— Что ж вы, Афанасий Тимофеевич?!. А я с утра-с жду вас. Василия спрашивал, — говорит — больны-с, хотел навестить вас. так сказать, проведать вас самолично-с…
— Сегодня я не пойду и завтра тоже, — болен.
— Болезни-с гуляют теперь везде-с, Афанасий Тимофеевич, — беречься надо-с, особенно вам в такие дни, а то недобрый час подойдет, без вас-то и кончать нельзя. Совет-то я дам, а исполнить-с его, приказать-с, припечатать, как говорится, и некому-с, а вы полечитесь перцовочкой, — я, как что, пропущу рюмочку и никакая меня болезнь не берет, — прыгаю-с воробушком…
Любил Лосев тирадами говорить, начнет и конца не дождешься, он бубнит, а Афонька про свое думает:
— А что если его спросить?..
Сам не знал, о чем спрашивать будет, а как беспокойство обуяло его, так и казалось, — стоит только спросить кого-нибудь, и сразу все переменится. И крикнул Василию:
— Господину поверенному селянку с котлетами, на закуску селедку с яишенкой и мне то же, и перцовки большой, — две рюмки дашь.
Сел за столик и начал спрашивать:
— Иван Матвеич, что человек должен, по-вашему, сделать, когда, ну скажем, к самой цели он подошел, до чего целый век добивался, может испохабился через это, лишь бы своего добиться, чтоб всю жизнь потом жить счастливо, а под конец самый и не вышло из этого ничего, и себя-то втоптал в грязь, и других тоже, а на самом-то деле — впустую все?..

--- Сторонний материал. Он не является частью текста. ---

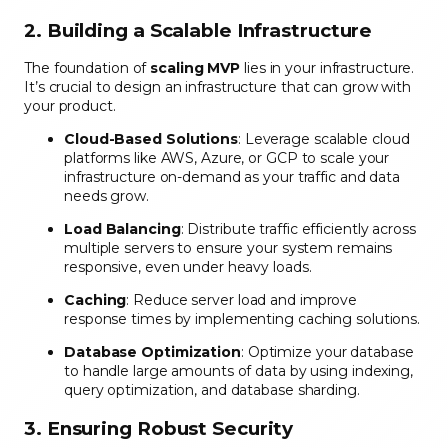
2. Building a Scalable Infrastructure
The foundation of
scaling MVP
lies in your infrastructure.
It’s crucial to design an infrastructure that can grow with
your product.
Cloud-Based Solutions
: Leverage scalable cloud
platforms like AWS, Azure, or GCP to scale your
infrastructure on-demand as your traffic and data
needs grow.
Load Balancing
: Distribute traffic efficiently across
multiple servers to ensure your system remains
responsive, even under heavy loads.
Caching
: Reduce server load and improve
response times by implementing caching solutions.
Database Optimization
: Optimize your database
to handle large amounts of data by using indexing,
query optimization, and database sharding.
3. Ensuring Robust Security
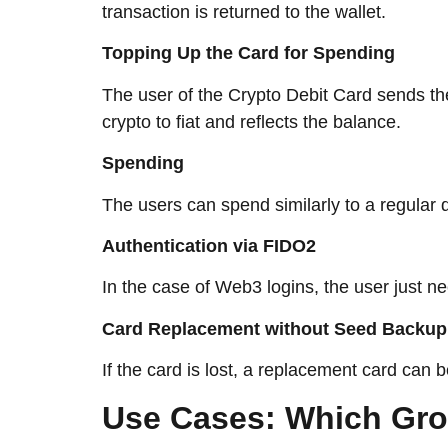
transaction is returned to the wallet.
Topping Up the Card for Spending
The user of the Crypto Debit Card sends the
crypto to fiat and reflects the ​‍​‌‍​‍‌​‍​‌‍​‍‌balance.
Spending
The users can spend similarly to a regular
Authentication via FIDO2
In the case of Web3 logins, the user just n
Card Replacement without Seed Backup
If the card is lost, a replacement card can
Use​‍​‌‍​‍‌​‍​‌‍​‍‌ Cases:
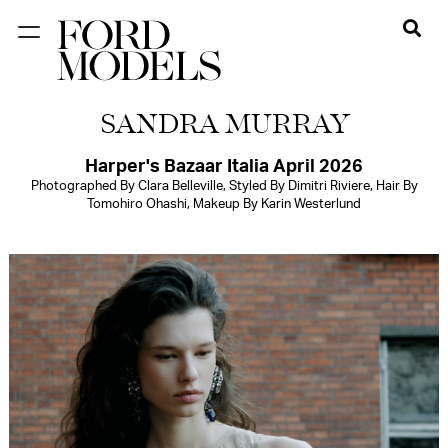
NEW YORK
SANDRA MURRAY
PARIS
LOS
Harper's Bazaar Italia April 2026
Photographed By Clara Belleville, Styled By Dimitri Riviere, Hair By
ANGELES
Tomohiro Ohashi, Makeup By Karin Westerlund
CHICAGO
MIAMI
BARCELONA
FORD
DIGITAL
FORD
ARTISTS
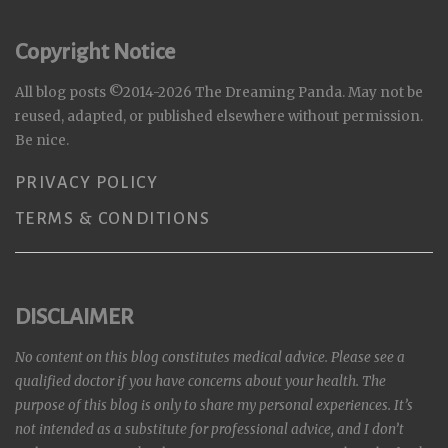
Copyright Notice
All blog posts ©2014-2026 The Dreaming Panda. May not be
reused, adapted, or published elsewhere without permission.
Be nice.
PRIVACY POLICY
TERMS & CONDITIONS
DISCLAIMER
No content on this blog constitutes medical advice. Please see a
qualified doctor if you have concerns about your health. The
purpose of this blog is only to share my personal experiences. It’s
not intended as a substitute for professional advice, and I don’t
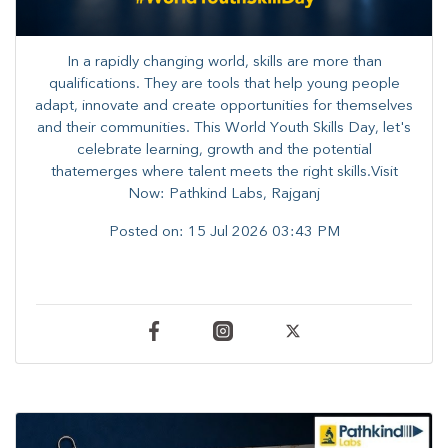
In a rapidly changing world, skills are more than
qualifications. They are tools that help young people
adapt, innovate and create opportunities for themselves
and their communities. ​This World Youth Skills Day, let's
celebrate learning, growth and the potential
thatemerges where talent meets the right skills.Visit
Now: Pathkind Labs, Rajganj
Posted on:
15 Jul 2026 03:43 PM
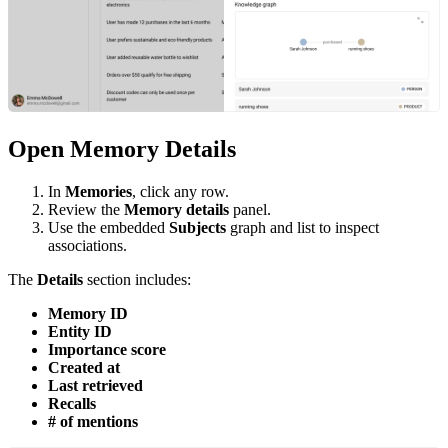
Open Memory Details
In
Memories
, click any row.
Review the
Memory details
panel.
Use the embedded
Subjects
graph and list to inspect
associations.
The
Details
section includes:
Memory ID
Entity ID
Importance score
Created at
Last retrieved
Recalls
# of mentions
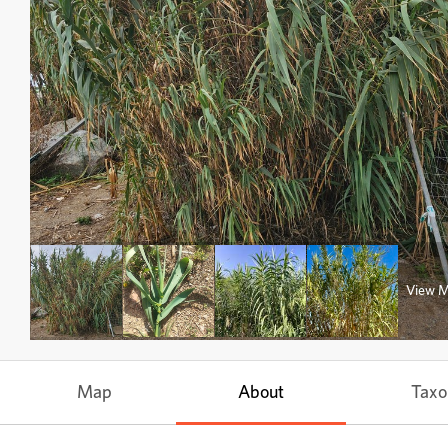
View 
Map
About
Tax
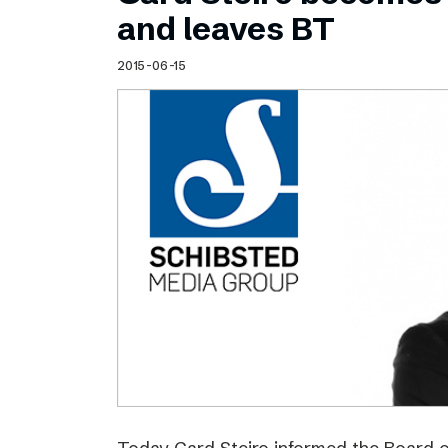
Schibsted’s visual design
and leaves BT
Content style guide
2015-06-15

— Я бы вот что сказал-с… За ваше здоровье, Афанасий Тимофеевич, за успех предприятия-с нашего… Духом не падать-с, а бить в стену каменную — поддастся, особливо, если тут особа замешана полу женского… Долбить и долбить — и непременно подастся, не выдержит…
— Не то, Иван Матвеич, не то… А если уж поздно, понимаете — поздно будет?!.

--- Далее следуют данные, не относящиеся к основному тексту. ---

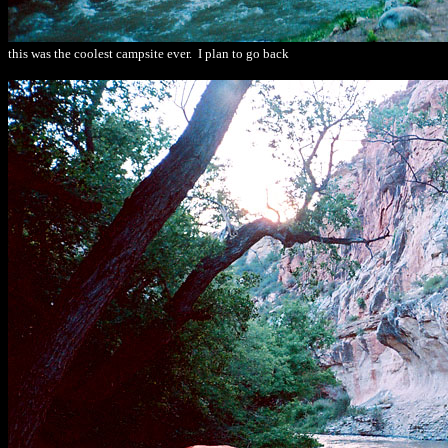
this was the coolest campsite ever. I plan to go back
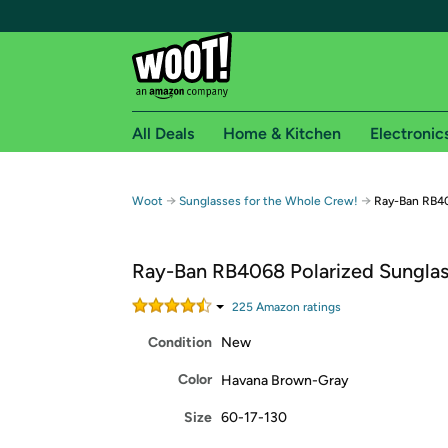
All Deals
Home & Kitchen
Electronic
Free shipping fo
→
→
Woot
Sunglasses for the Whole Crew!
Ray-Ban RB40
Woot! customers who are Amazon Prime members 
Ray-Ban RB4068 Polarized Sungla
Free Standard shipping on Woot! orders
Free Express shipping on Shirt.Woot order
225
Amazon rating
s
Amazon Prime membership required. See individual
Condition
New
Get started by logging in with Amazon or try a 3
Color
Havana Brown-Gray
Size
60-17-130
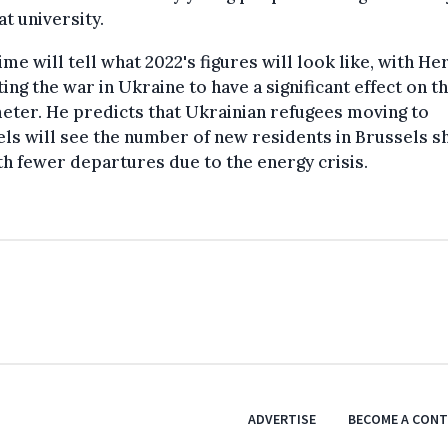
at university.
ime will tell what 2022's figures will look like, with H
ing the war in Ukraine to have a significant effect on t
ter. He predicts that Ukrainian refugees moving to
ls will see the number of new residents in Brussels s
th fewer departures due to the energy crisis.
ADVERTISE
BECOME A CON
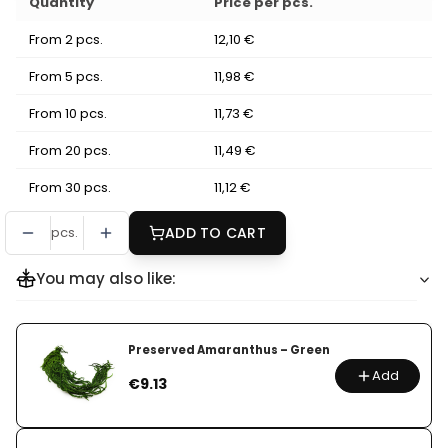
Quantity
Price per pcs.
From 2 pcs.
12,10 €
From 5 pcs.
11,98 €
From 10 pcs.
11,73 €
From 20 pcs.
11,49 €
From 30 pcs.
11,12 €
pcs.
ADD TO CART
You may also like:
Preserved Amaranthus – Green
Add
Price
€9.13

И еще б спрашивал и еще б говорил, да вдруг — Дуняшка пришла, — глаза разгорелись, щеки пышат, со злостью к столику подлетела и не стесняясь Лосева:
— Ступай, Афанасий, наверх зовет…
Ждать не стала его, повернулась, — только и слышал, как дверью хлопнула.

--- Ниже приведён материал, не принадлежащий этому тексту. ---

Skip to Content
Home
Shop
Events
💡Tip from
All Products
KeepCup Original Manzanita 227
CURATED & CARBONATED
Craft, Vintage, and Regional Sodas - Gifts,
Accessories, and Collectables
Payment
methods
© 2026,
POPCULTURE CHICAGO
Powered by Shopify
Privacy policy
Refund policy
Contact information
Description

Встал из-за стола Афонька…
— В другой раз, Иван Матвеич, когда выпьем, хозяйка зовет…
А тот глазки прищурил, сам руку трясет ему, а сам полушепотом по-приятельски интимно:
— Вот и добились своего-с, Афанасий Тимофеевич, и не поздно-с,
— десяти нету… Ведь добились своего-с?.. Да-с?..
— Добился, Иван Матвеич, теперь добился…
И всю ночь до зари кровь чадела перцовкой бурно.
Истомленная спросила ласково:
— Пил сегодня ты?.. Да?..
— Думал, что разлюбила меня, — с горя я, — думал, что не поверила, о чем в прошлый раз говорил, — горько мне стало — хлебнул перцовки.
— Зачем ты?..
— Да, ведь может, в последний раз, и не позвала меня, может после как дело-то кончу одно, никогда и быть не придется вместе… оженит Касьян на Дуняшке.
— Какое дело?
— Разве не говорил старик?
— О делах — редко когда, а какое скажи, Афоничка, скажи, — знать буду, и мне легче будет.
— Поджог Дракиных.
И хмель отошел греховный, как о Феничке вспомнила…
— Дома Фенины?.. Да?..
— Они.
— Нельзя ли спасти? Как-нибудь!..
— Можно.
— Помоги ты, спаси ее…
— Люби только, от себя не гони.
— Что хочешь делай со мной, — спаси Феню. Опять я тут, и тогда не уберегла девушку, и теперь, будто, через меня погибнет. Были друзьями мы, а с той поры — врозь, а тут опять я.